Clinical and immunophenotype correlating with response to immunotherapy in paediatric patients with primary liver carcinoma. A case series

Allison F O'Neill; Alanna J Church; Angela Feraco; Jennifer Spidle; Catherine B Wall; Heung Bae Kim; Scott Elisofon; Khashayar Vakili; Max Pimkin; Neekesh V Dharia; Nathan R Shelman; Antonio R Perez-Atayde; Carlos Rodriguez-Galindo

doi:10.1016/j.ebiom.2024.105147

Clinical and immunophenotype correlating with response to immunotherapy in paediatric patients with primary liver carcinoma. A case series

EBioMedicine. 2024 May 14:104:105147. doi: 10.1016/j.ebiom.2024.105147. Online ahead of print.

Affiliations

¹ Dana-Farber Cancer Institute/Boston Children's Cancer and Blood Disorders Center and Harvard Medical School, Department of Pediatric Oncology, Boston, MA, USA. Electronic address: allison_oneill@dfci.harvard.edu.
² Boston Children's Hospital and Harvard Medical School, Department of Pathology, Boston, MA, USA.
³ Dana-Farber Cancer Institute/Boston Children's Cancer and Blood Disorders Center and Harvard Medical School, Department of Pediatric Oncology, Boston, MA, USA.
⁴ Boston Children's Hospital and Harvard Medical School, Department of Surgery, Boston, MA, USA.
⁵ Boston Children's Hospital and Harvard Medical School, Department of Hepatology, Boston, MA, USA.
⁶ Genentech, South San Francisco, CA, USA.
⁷ University of Kentucky, Department of Pathology, Lexington, KY, USA.
⁸ St. Jude Children's Research Hospital, Departments of Global Pediatric Medicine and Oncology, Memphis, TN, USA.

Abstract

Background: Paediatric hepatocellular carcinomas (HCC) traditionally arise in the context of a normal structural and functional liver and carry a dismal prognosis. While chemotherapy is the frontline standard, there is emerging interest in the study of immunotherapies for paediatric patients with relapsed/refractory disease. There is limited data to support whether immunotherapies will be of utility in this patient population.

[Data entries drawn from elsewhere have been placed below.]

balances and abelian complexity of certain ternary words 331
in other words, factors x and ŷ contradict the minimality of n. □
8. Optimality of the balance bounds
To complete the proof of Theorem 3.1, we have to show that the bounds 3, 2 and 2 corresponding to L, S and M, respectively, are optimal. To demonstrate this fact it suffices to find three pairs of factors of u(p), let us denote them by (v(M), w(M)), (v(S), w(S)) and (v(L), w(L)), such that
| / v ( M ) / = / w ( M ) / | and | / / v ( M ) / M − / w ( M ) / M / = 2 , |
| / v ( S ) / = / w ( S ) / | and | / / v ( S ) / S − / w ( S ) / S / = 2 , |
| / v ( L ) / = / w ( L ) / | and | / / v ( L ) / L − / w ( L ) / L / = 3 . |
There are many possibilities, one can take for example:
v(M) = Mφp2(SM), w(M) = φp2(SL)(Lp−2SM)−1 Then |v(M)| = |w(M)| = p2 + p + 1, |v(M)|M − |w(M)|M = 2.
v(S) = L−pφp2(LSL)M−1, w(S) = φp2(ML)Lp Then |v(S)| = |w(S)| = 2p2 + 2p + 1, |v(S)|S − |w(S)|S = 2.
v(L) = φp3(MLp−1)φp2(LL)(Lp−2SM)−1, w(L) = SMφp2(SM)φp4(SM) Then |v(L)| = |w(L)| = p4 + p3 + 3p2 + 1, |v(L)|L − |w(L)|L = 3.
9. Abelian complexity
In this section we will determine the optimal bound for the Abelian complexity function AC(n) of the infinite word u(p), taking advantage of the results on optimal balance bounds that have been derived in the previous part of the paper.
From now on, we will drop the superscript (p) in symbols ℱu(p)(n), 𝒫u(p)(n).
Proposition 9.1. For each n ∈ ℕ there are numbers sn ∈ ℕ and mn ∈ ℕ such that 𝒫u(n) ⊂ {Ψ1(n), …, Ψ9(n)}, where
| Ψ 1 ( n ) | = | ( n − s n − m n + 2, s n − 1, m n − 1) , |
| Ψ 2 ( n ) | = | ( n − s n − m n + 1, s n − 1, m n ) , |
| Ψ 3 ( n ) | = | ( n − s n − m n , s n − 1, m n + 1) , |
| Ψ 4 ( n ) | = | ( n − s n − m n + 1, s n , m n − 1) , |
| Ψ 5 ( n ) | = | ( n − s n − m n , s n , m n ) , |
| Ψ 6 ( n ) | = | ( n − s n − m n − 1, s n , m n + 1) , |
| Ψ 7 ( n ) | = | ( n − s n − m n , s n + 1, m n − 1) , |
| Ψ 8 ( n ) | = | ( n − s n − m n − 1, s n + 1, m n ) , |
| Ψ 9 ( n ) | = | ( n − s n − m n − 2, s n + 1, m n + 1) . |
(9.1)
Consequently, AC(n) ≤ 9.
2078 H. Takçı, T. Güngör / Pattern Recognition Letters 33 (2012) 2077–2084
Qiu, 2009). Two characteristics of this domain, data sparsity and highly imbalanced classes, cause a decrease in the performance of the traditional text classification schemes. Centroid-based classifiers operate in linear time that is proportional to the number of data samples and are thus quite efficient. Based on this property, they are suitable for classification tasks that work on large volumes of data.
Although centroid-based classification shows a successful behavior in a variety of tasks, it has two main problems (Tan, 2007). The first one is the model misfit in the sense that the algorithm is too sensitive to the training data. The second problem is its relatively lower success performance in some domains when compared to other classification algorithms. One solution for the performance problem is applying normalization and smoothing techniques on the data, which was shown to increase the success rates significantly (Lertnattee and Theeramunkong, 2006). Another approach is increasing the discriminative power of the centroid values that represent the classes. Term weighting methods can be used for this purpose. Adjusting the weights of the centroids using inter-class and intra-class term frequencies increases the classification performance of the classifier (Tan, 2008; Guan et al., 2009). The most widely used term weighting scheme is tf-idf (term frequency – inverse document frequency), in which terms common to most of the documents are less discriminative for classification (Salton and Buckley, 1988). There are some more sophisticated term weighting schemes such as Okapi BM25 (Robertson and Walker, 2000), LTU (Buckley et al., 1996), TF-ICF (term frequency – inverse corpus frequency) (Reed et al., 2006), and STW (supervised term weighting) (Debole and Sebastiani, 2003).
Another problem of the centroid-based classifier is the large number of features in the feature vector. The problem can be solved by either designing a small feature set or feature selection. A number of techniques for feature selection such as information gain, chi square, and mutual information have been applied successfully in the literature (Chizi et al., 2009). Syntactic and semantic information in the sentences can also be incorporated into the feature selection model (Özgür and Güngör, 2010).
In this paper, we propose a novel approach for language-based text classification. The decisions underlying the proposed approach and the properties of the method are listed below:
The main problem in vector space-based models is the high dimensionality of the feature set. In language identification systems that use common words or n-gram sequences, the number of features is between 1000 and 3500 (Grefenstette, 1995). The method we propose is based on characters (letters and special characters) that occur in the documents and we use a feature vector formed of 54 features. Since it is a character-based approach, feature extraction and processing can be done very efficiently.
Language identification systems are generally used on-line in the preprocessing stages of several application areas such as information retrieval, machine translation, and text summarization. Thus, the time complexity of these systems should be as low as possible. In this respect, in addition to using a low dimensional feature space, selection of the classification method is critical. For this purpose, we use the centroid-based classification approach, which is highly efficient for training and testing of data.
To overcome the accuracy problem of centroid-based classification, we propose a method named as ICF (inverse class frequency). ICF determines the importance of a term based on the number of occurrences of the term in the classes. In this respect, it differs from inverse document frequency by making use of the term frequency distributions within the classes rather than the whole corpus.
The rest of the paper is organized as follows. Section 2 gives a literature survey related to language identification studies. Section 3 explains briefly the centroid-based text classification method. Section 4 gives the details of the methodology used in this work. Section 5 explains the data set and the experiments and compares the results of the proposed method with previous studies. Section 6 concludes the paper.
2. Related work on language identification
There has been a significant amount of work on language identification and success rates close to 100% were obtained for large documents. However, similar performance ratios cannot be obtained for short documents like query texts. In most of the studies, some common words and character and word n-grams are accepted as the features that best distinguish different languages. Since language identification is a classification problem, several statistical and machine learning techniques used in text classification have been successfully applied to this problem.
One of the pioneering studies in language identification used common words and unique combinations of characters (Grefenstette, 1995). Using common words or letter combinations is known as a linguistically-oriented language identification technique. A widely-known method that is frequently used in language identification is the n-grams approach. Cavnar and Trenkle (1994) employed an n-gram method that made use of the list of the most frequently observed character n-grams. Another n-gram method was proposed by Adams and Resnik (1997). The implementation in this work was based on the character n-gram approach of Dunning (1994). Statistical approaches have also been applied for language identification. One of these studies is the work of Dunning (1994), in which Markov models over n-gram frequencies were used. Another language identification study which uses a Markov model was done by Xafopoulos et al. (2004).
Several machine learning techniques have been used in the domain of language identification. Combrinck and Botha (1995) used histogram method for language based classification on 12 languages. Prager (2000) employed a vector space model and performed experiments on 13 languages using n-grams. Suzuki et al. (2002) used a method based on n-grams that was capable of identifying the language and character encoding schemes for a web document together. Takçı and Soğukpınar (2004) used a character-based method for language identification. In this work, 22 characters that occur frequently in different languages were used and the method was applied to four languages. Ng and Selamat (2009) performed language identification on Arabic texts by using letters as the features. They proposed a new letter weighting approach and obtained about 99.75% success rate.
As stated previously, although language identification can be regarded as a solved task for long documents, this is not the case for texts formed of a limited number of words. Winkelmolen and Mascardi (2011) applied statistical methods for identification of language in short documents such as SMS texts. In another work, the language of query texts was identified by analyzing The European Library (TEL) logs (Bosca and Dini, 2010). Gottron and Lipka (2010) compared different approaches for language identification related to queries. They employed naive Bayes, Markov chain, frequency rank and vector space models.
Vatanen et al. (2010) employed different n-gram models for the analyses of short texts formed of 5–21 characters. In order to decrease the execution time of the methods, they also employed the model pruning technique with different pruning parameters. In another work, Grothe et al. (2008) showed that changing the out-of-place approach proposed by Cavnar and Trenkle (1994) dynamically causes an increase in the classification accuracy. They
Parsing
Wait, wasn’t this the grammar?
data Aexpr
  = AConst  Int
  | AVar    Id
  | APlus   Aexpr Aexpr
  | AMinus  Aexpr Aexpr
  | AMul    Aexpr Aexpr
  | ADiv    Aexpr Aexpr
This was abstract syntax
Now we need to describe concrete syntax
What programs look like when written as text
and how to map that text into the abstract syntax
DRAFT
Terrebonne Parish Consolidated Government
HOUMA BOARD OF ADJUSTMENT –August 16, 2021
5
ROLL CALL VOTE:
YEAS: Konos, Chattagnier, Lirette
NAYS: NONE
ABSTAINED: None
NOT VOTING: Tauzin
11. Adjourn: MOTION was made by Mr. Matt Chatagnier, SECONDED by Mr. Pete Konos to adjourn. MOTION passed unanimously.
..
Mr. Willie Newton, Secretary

Methods: Six paediatric patients (median age:16 years, range: 12-17 at the time of treatment) with advanced hepatocellular neosplams, either conventional hepatocellular or fibrolamellar carcinoma, were treated with immunotherapy. Patients were consented to institutional genomic profiling and biobanking protocols. Baseline samples and serial tissue samples, when available, were evaluated for somatic mutation rate, actionable gene mutations, and pan-immune bulk RNA expression profiling. Results were correlated with clinical course.

Findings: Three patients responded to checkpoint inhibition: one achieved a complete, durable response and the other two, prolonged stable disease. Three additional patients progressed. Diagnostic tissue from the complete responder demonstrated a higher relative mutational burden and robust immune infiltrate. Pre-treatment samples from the three responders demonstrated decreased expression of genes associated with T-cell dysfunction.

Interpretation: A subset of patients with primary paediatric hepatocellular tumours will respond to immunotherapy. Immunotherapies are currently under prospective study for relapsed/refractory liver tumours in paediatric patients. Results from this report support the prospective collection of serial serum and tissue samples which may further identify genomic and immunophenotypic patterns predictive of response.

Funding: This work was supported by Philanthropic funds (Pan Mass Challenge, Team Angus and Team Perspective).

Keywords: Genomics; Hepatocellular carcinoma; Immunophenotype; Pediatric.